Они возвращались с пляжа, одни, после неудачных поисков окаменелостей. У них появились конкуренты: по пляжу начало разноситься эхо — осторожные постукивания, видно, еще какие-то одержимые покушались на голубой лейас. Среди них оказались явные профессионалы с маленькими рюкзачками и геологическими инструментами, — они собирали окаменелости в промышленном масштабе: Мария с Мартином их ненавидели и с возмущением выслеживали.
— Вообще-то ничего не выйдет, — сказал Мартин. — Ведь почему ягуары стали ягуарами? Им просто пришлось быстрее всех бегать за добычей.
— А может, и с людьми происходит то же самое?
— Что именно?
— Может, они становятся такими из-за того, что с ними случается?
Звучит немного путано, но я знаю, что хочу сказать: вот я — стеснительная и разговариваю сама с собой, потому что живу в такой семье, как моя, а Мартин такой, потому что у него другая семья.
— Не пойму я тебя, — сказал Мартин. — Знаешь что? — добавил он. — Ты иногда бываешь какая-то странная. Вчера ты разговаривала с деревом. Я слышал. Ты сидела на нем и вдруг сказала: «Ox, Quercus ilex…» Мария сделалась пунцовой.
— Ну ладно, мне все равно, — добродушно сказал он. — А почему ты спросила, сколько живут деревья?
— Просто интересно. Интересно, сколько лет моему дереву — нашему дереву. Каменному дубу.

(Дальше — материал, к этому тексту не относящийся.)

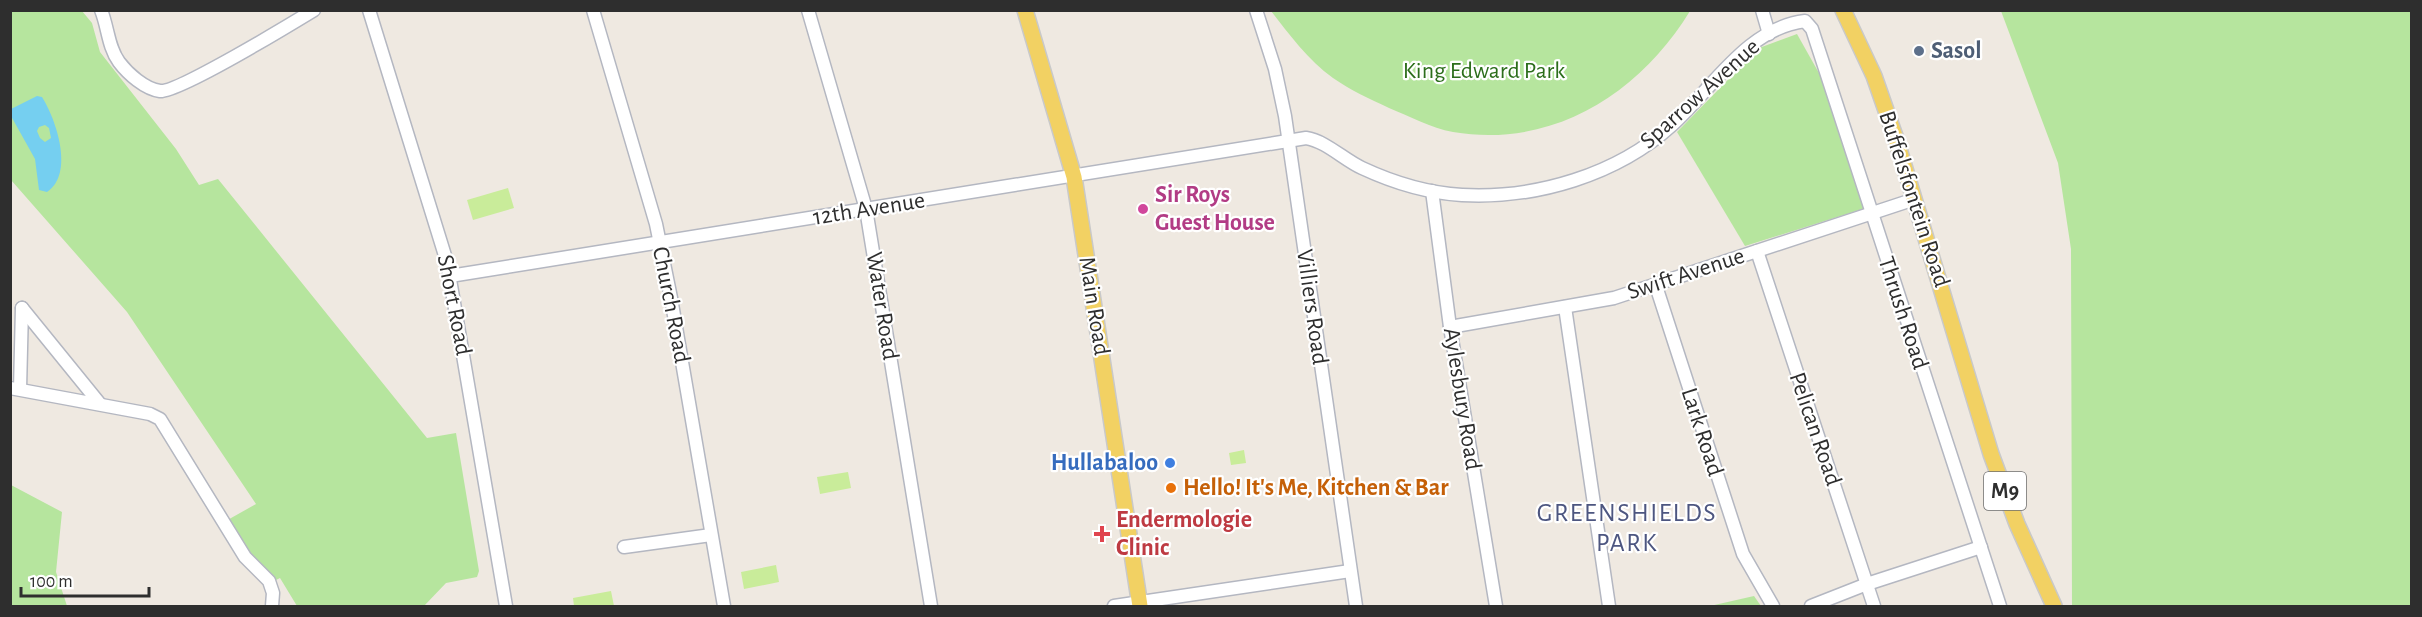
<svg xmlns="http://www.w3.org/2000/svg" width="2422" height="617" font-family="'Alegreya Sans',sans-serif">
<style>
.green{fill:#b6e59e}
.pitch{fill:#c9ec9a}
.water{fill:#75cff0;fill-rule:evenodd}
.lines{fill:none;stroke-linecap:round;stroke-linejoin:round}
.minor-casing{stroke:#b4b7c1;stroke-width:15}
.major-casing{stroke:#c9c9c9;stroke-width:18}
.minor{stroke:#fff;stroke-width:12}
.major{stroke:#f2d163;stroke-width:15}
.service-dot{fill:#5c6f8a;stroke:#fff;stroke-width:2}
.hotel-dot{fill:#d1479c;stroke:#fff;stroke-width:2}
.shop-dot{fill:#3f7fe0;stroke:#fff;stroke-width:2}
.food-dot{fill:#e8710a;stroke:#fff;stroke-width:2}
.health-dot{fill:#e0444e;stroke:#fff;stroke-width:2}
.labels{text-anchor:middle;dominant-baseline:central;stroke-width:4.5;stroke-linejoin:round;paint-order:stroke}
.shield{fill:#fff;stroke:#6d6d6d;stroke-width:1.5}
.shield-label{font-size:22px;font-weight:bold;fill:#2e2e2e}
.service-label{font-size:24px;font-weight:bold;fill:#4e5e75;stroke:#fff;text-anchor:start}
.park-label{font-size:24px;fill:#2c6e1b;stroke:#fff}
.street-label{font-size:24px;fill:#2e2e2e;stroke:#fff}
.hotel-label{font-size:24px;font-weight:bold;fill:#b23c85;stroke:#fff;text-anchor:start}
.shop-label{font-size:24px;font-weight:bold;fill:#366cbe;stroke:#fff;text-anchor:end}
.food-label{font-size:24px;font-weight:bold;fill:#c56008;stroke:#fff;text-anchor:start}
.health-label{font-size:24px;font-weight:bold;fill:#be3a42;stroke:#fff;text-anchor:start}
.neighbourhood-label{font-size:26px;letter-spacing:1.5px;fill:#4d5680;stroke:#fff}
</style>
<rect width="100%" height="100%" fill="#efe9e1"/>
<g class="green">
<path d="M10 11H82L92 23 100 52 176 149 199 185 218 179 427 438 456 433 479 571 477 577 446 583 424 606H297L280 578 270 583 224 522 256 504 127 312 11 180Z"/>
<path d="M1271 11H1690C1640 93 1553 149 1453 132 1431 128 1409 116 1389 108 1370 99 1350 90 1333 78 1308 60 1289 34 1271 11Z"/>
<path d="M2001 11H2411V606H2072L2071 249 2058 163Z"/>
<path d="M1797 34 1824 82 1866 208 1745 246 1677 132 1759 48Z"/>
<path d="M11 485 62 512 56 572 67 606H11Z"/>
<path d="M1754 596 1761 606H1710Z"/>
</g>
<g class="pitch">
<path d="M508 188 514 208 473 220 467 200Z"/>
<path d="M1244 450 1246 463 1231 465 1229 453Z"/>
<path d="M848 472 851 488 820 494 817 477Z"/>
<path d="M776 565 779 582 744 589 741 572Z"/>
<path d="M611 591 614 606H574L573 598Z"/>
</g>
<path class="water" d="M37 96 42 97C56 119 75 174 47 192L39 190 35 159 11 116V109ZM45 125 49 128 51 138 45 142 40 138 37 131 39 127Z"/>
<g class="lines">
<defs>
<g id="minor">
<path d="M101 10C108 27 108 47 119 62 128 74 145 89 160 91 177 93 291 24 314 10"/>
<path d="M369 10 447 262 506 606"/>
<path d="M593 10 656 224 671 298 724 606"/>
<path d="M808 10 866 209 931 606"/>
<path d="M1256 10 1275 69 1285 116 1356 606"/>
<path d="M1762 10 1769 34"/>
<path d="M1432 191 1450 327 1496 606"/>
<path d="M1757 251 1874 606"/>
<path d="M450 276 1306 138C1326 141 1344 160 1362 168 1392 182 1428 193 1462 195 1536 199 1617 175 1672 125 1712 89 1747 28 1805 21L1812 29 2000 606"/>
<path d="M1656 286 1743 554 1773 606"/>
<path d="M1565 307 1609 606"/>
<path d="M22 308 100 404"/>
<path d="M1450 327 1614 298 1915 199"/>
<path d="M10 388 150 414 160 419 245 557 269 581 273 593 272 606"/>
<path d="M20 389 22 308"/>
<path d="M624 547 711 535"/>
<path d="M1114 606 1350 571"/>
<path d="M1811 606 1867 584 1981 547"/>
</g>
<g id="major">
<path d="M1025 10 1074 177 1140 606"/>
<path d="M1843 10 1874 76 1896 139 1991 454 2017 524 2054 606"/>
</g>
</defs>
<use href="#minor" class="minor-casing"/>
<use href="#major" class="major-casing"/>
<use href="#minor" class="minor"/>
<use href="#major" class="major"/>
</g>
<circle class="service-dot" cx="1919" cy="51" r="6"/>
<circle class="hotel-dot" cx="1143" cy="209" r="6"/>
<circle class="shop-dot" cx="1170" cy="463" r="6"/>
<circle class="food-dot" cx="1171" cy="488" r="6"/>
<path class="health-dot" d="M1099 525h6v6h6v6h-6v6h-6v-6h-6v-6h6z"/>
<g class="labels">
<rect class="shield" x="1984" y="472" width="42" height="38" rx="4.5"/>
<g class="shield-label">
<text x="2005" y="491">M9</text>
</g>
<g class="service-label">
<text x="1931" y="51">Sasol</text>
</g>
<g class="park-label">
<text x="1484" y="71">King Edward Park</text>
</g>
<g class="street-label">
<text transform="translate(1700 94) rotate(-42)">Sparrow Avenue</text>
<text transform="translate(1914 199) rotate(72)">Buffelsfontein Road</text>
<text transform="translate(869 209) rotate(-9)">12th Avenue</text>
<text transform="translate(1686 274) rotate(-18)">Swift Avenue</text>
<text transform="translate(454 305) rotate(79)">Short Road</text>
<text transform="translate(671 305) rotate(79)">Church Road</text>
<text transform="translate(882 306) rotate(81)">Water Road</text>
<text transform="translate(1094 306) rotate(81)">Main Road</text>
<text transform="translate(1312 307) rotate(82)">Villiers Road</text>
<text transform="translate(1903 313) rotate(72)">Thrush Road</text>
<text transform="translate(1462 399) rotate(81)">Aylesbury Road</text>
<text transform="translate(1815 429) rotate(71)">Pelican Road</text>
<text transform="translate(1702 432) rotate(72)">Lark Road</text>
</g>
<g class="hotel-label">
<text x="1155" y="195">Sir Roys<tspan x="1155" dy="28">Guest House</tspan></text>
</g>
<g class="shop-label">
<text x="1158" y="463">Hullabaloo</text>
</g>
<g class="food-label">
<text x="1183" y="488">Hello! It's Me, Kitchen &amp; Bar</text>
</g>
<g class="health-label">
<text x="1116" y="520">Endermologie<tspan x="1116" dy="28">Clinic</tspan></text>
</g>
<g class="neighbourhood-label">
<text x="1627" y="513">GREENSHIELDS<tspan x="1627" dy="30">PARK</tspan></text>
</g>
</g>
<rect width="2422" height="617" fill="none" stroke="#2e2e2e" stroke-width="24"/>
<path d="M21 587v9h128v-9" fill="none" stroke="#2e2e2e" stroke-width="3"/>
<text x="30" y="587" font-size="18" fill="#2e2e2e" stroke="#ffffff" stroke-width="4.5" paint-order="stroke">100 m</text>
</svg>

Выйдя на дорогу, ведущую к дому, они зашли в магазинчик на углу — купить конфет. Они уже стали здесь завсегдатаями. Это был очень удобный магазинчик: в нем продавалось все — от рыболовных удочек и панам до печенья и коричневых конвертов. Когда продавец ссыпал с лопатки на весы грушевое монпансье, Мария впервые заметила открытки с видом города; такие ей еще не попадались — не фотографии, а черно-белые картинки с людьми в старинной одежде, гуляющими по «Чайке». На одной из них группа людей смотрела в сторону берега, на город — такой же, как и сейчас, только меньше: передний план почти не изменился, а вот скалы еще не успели покрыться домами. В зеркальной воде, словно бабочки, парили парусные лодки. Мария попыталась хоть примерно определить место их дома, но там были сплошные поля.

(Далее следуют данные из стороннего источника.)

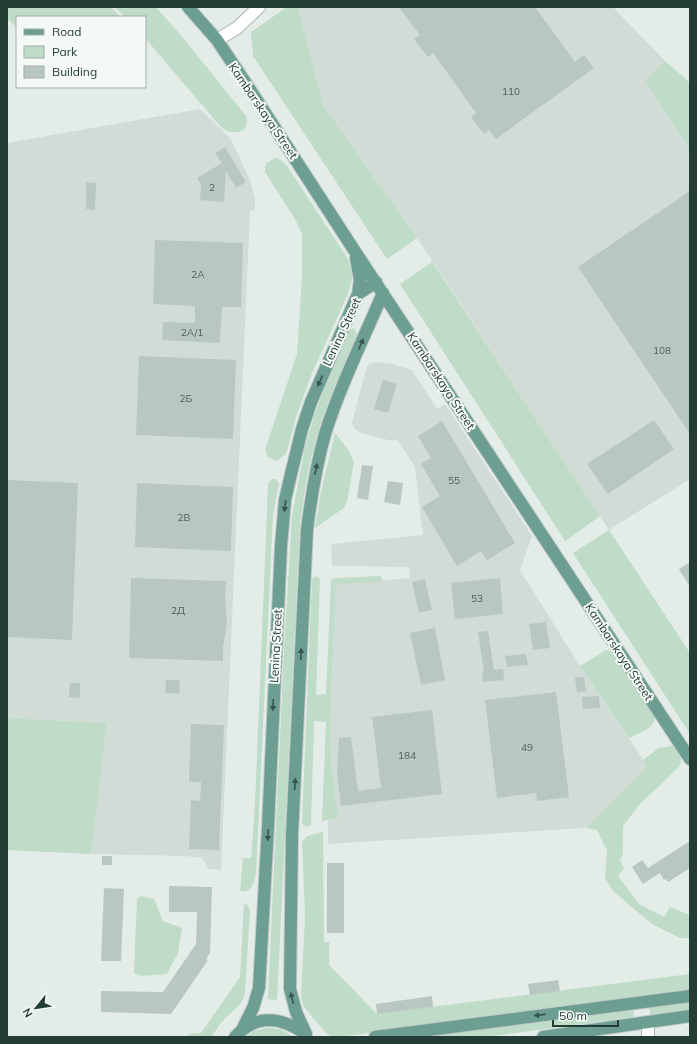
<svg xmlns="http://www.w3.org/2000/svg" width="697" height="1044" font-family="Mulish,sans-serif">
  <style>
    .built { fill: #d2dcd7 }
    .green { fill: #bedcc7 }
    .building { fill: #b9c7c1 }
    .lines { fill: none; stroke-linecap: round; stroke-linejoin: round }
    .minor-casing { stroke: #a7b4af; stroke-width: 14 }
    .major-casing { stroke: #c2c8c7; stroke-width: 14 }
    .minor { stroke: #fff; stroke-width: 12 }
    .major { stroke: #6c9e92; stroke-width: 12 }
    .oneway { fill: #36544d }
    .labels { text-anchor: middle; stroke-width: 4; stroke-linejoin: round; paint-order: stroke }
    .number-label { font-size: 10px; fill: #495f59 }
    .street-label { font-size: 12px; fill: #243c36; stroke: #f4f9f6 }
  </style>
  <rect width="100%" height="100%" fill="#e4ece8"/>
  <!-- built -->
  <path class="built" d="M298,7H613L665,61L645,81L690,149V479L609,530L417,238L323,105Z
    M200,109L230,138L251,182L255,201V209L250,211L221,870L208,869L202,858L185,856L91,854L107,723L7,718V143Z
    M376,362L392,364L412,370L437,409L445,404L532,536L520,570L580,666L648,767L586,828L328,844V820L338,818L331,759L330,742L331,694L336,585L410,578L409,567L332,566L331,544L423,535L415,467L397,439L392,441L361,433L355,429L352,423L366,369L370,364Z"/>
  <!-- green -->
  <path class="green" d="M7,7H111L120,17H17V27L7,19Z
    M115,7H156L184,39L246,116C249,126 244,134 232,132C228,132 224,129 220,126L145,38V17H125Z
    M287,7H298L323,105L417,238L387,259L253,56L251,32Z
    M665,61L687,80L690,84V149L645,81Z
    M275,158H278L287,166L348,259L353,276L348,294L312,373L296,417L287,451L285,455L277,461L268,457L265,450L297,354L302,277V234L295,219L265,172V167L267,163Z
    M432,262L600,516L565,541L400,284Z
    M353,328L355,329L357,335C344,364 331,393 321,423C310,456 304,491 300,525L277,1000L268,999L284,650L292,516L305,447L314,416L323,392L349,331Z
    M335,433L349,451L354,462L347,501L344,508L315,528L321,492Z
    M272,479H276L279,484L273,514L256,873C253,883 253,893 240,891L243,858H251L255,805L268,485L269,482Z
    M609,530L690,653V734L573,553Z
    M316,576L320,579L316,695L326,694L331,581L332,579L337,578L380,576L383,581L336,585L331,694L330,742L331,759L338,818L322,821L326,722L314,721L311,825L306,827L302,824L312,580Z
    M606,650L613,652L655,717C654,729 639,733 629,738L580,666Z
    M7,718L107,723L91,854L7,850Z
    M671,746L676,747C680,755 683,759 679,767L639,805L623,826V854L620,860L624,869L618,876L639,904L664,917L670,907L690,915V938H680L652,924L613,891L605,878L607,851L597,830L586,828L647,767L643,760L659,748Z
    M323,832L324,943L329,942V965L377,1014L690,974V990L346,1036C338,1037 332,1038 326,1033L304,1007L301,997L305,916L302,842L307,836Z
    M141,896L154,899L163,921L182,928L178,953L167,974L141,976L134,973L137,899Z
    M244,904L248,905L250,911L245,993C242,1006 234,1010 225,1018C220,1024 215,1030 212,1037H186L189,1034L201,1033L240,977Z
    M690,1002V1010L650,1015L649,1006Z
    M633,1008L634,1017L485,1037H413Z
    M267,1028L280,1029L294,1037H245L254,1031Z"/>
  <!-- building -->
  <path class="building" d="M399,7H535L575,62L584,55L594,68L496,139L489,130L484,134L471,117L476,113L433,53L428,57L414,39L420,35Z
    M225,147L246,182L236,188L226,171L224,202L200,200L201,184L197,178L222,163L215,153Z
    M86,182L96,183L95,210L86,209Z
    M690,191V434L578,267Z
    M155,240L243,243L241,307H222L220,343L162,340L163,322L195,323V306L153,304Z
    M139,356L236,360L233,439L136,435Z
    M383,380L397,384L388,413L374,409Z
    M654,420L674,449L608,494L587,464Z
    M442,421L515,543L487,560L481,551L457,566L422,507L440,496L421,464L431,458L418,436Z
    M362,465L373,466L368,500L357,498Z
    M7,480L78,483L72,640L7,637Z
    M388,481L403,483L400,505L384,502Z
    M137,483L233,487L231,551L135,547Z
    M690,562V587L679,569Z
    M131,578L226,581L225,597L227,623L223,647V661L129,658Z
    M500,578L503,614L455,619L451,583Z
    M425,579L432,610L419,613L412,582Z
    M546,622L550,648L533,650L529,624Z
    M435,628L445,680L421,685L410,633Z
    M488,631L494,670L503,669L504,680L483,682L482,671H484L478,632Z
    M526,654L528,665L507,667L505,656Z
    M584,677L586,691L577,693L575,678Z
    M166,680H180L179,694L165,693Z
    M70,683H80V698L69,697Z
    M556,692L569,797L537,801L536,793L497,798L485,700Z
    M599,696L600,708L583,709L582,697Z
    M432,710L442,794L341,806L337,773L339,738L351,737L358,791L381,788L372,717Z
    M191,724L224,725L219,850L189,849L191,800L200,801L201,782H189Z
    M690,841V868L668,882L666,879L664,880L660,873L643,884L632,867L642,860L648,868Z
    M102,856H112V865H102Z
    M327,863H344V933H327Z
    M169,886L212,887L210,953L206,959L208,960L171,1014L101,1012V991L163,992L196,944L197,912H169Z
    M104,888L124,889L121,961H101Z
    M558,980L560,991L530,995L528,984Z
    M432,996L433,1007L377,1014L376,1004Z"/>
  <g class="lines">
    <!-- minor casing -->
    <g class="minor-casing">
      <path id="minor" d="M217,40L237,28L259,7
        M648,1037V1022"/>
    </g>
    <!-- major casing -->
    <g class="major-casing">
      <path id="major" d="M188,7L217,40L249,88L354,250L690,759
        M356,258L360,280L358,294
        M243,1028L253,1008L259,988L268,827L281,546L285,500L291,474L302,429L311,402L358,294L376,282
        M306,1034L296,1012L290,989L292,835L307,530C311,498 316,466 325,434C340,386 363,340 383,293
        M235,1037C257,1013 281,1017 306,1034
        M375,1037L690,996
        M543,1037L690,1016"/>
    </g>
    <!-- minor -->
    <use href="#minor" class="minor"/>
    <!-- major -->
    <use href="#major" class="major"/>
  </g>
  <!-- one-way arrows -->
  <defs><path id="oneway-solid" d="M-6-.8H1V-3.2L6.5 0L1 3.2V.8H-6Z"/></defs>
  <g class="oneway">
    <use href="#oneway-solid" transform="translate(361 344) rotate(-67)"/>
    <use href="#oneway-solid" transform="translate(320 381) rotate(113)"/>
    <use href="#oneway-solid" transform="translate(316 469) rotate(-78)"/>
    <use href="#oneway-solid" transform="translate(285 506) rotate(97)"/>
    <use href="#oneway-solid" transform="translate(301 654) rotate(-88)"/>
    <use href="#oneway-solid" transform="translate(273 705) rotate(93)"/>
    <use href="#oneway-solid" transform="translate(295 784) rotate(-87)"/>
    <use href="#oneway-solid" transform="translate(268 835) rotate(93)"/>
    <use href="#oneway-solid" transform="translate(292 998) rotate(-104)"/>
    <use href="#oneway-solid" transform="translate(540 1015) rotate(173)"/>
  </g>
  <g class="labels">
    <!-- number labels -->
    <g class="number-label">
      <text x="511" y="95">110</text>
      <text x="212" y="191">2</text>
      <text x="198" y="278">2А</text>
      <text x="192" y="336">2А/1</text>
      <text x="662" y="354">108</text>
      <text x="186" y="402">2Б</text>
      <text x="454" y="484">55</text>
      <text x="184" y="521">2В</text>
      <text x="477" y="602">53</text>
      <text x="178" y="614">2Д</text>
      <text x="527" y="751">49</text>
      <text x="407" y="759">184</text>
    </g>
    <!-- street labels -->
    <g class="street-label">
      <text transform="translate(263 111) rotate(56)" y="4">Kambarskaya Street</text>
      <text transform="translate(342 332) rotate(-65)" y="4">Lenina Street</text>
      <text transform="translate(441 381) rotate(57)" y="4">Kambarskaya Street</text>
      <text transform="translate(276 646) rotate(-87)" y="4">Lenina Street</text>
      <text transform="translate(619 652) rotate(57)" y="4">Kambarskaya Street</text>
    </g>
  </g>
  <!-- border -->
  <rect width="697" height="1044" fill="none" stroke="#243c36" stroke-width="16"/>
  <!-- legend -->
  <rect x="16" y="16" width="130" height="72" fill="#f4f9f6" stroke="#a1ada9"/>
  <rect x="24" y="29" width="20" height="6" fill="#6c9e92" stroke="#a1ada9"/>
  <text x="52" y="36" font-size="12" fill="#243c36">Road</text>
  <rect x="24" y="46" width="20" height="12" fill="#bedcc7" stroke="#a1ada9"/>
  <text x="52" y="56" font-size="12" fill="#243c36">Park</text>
  <rect x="24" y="66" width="20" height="12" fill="#b9c7c1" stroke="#a1ada9"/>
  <text x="52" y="76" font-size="12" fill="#243c36">Building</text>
  <!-- north arrow -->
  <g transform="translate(36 1008) rotate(240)" stroke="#f4f9f6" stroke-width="3" paint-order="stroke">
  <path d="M0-3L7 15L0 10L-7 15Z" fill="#243c36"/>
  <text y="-6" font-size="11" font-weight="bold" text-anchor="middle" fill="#243c36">N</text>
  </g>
  <!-- scale -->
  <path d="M553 1020v6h65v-6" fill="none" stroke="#243c36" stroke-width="2"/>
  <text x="559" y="1020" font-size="12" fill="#243c36" stroke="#f4f9f6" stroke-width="3" paint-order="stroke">50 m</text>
</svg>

— Пятнадцать пенсов, — сказал продавец. — Хочешь открытку, малышка?
Тут Мария увидела, что можно купить целый набор этих открыток, переплетенных в календарь. Сорок пять пенсов. Денег у нее не было, но она вспомнила — послезавтра к ним приезжает дядя Дэвид, а он всегда давал ей пятьдесят пенсов.
— Лучше я скоплю на календарь, — ответила она.
На августе вверху изображались рыбаки, странно одетые, с сетями, а сентября не было видно.
— Старинные гравюры, — объяснил продавец. — XIX век. Теперь это в моде. Хотя лично мне они как-то не очень. Хорошо отдыхается?
— Отлично, — ответил Мартин.
— Время летит. Пятнадцатое число. Не успеешь оглянуться, уже сентябрь.
Они снова вышли на улицу, посасывая монпансье. Подходило обеденное время, и им навстречу стекались обитатели гостиниц, пансионов и летних домов, нагруженные пляжными принадлежностями, складными стульями и корзинами. И посреди течений, словно скала, бросившая вызов неспокойным водам пролива, возвышалась миссис Шэнд, одетая во все темное и слегка опираясь на палку, а рядом на тротуаре стояла ее корзина с фруктами.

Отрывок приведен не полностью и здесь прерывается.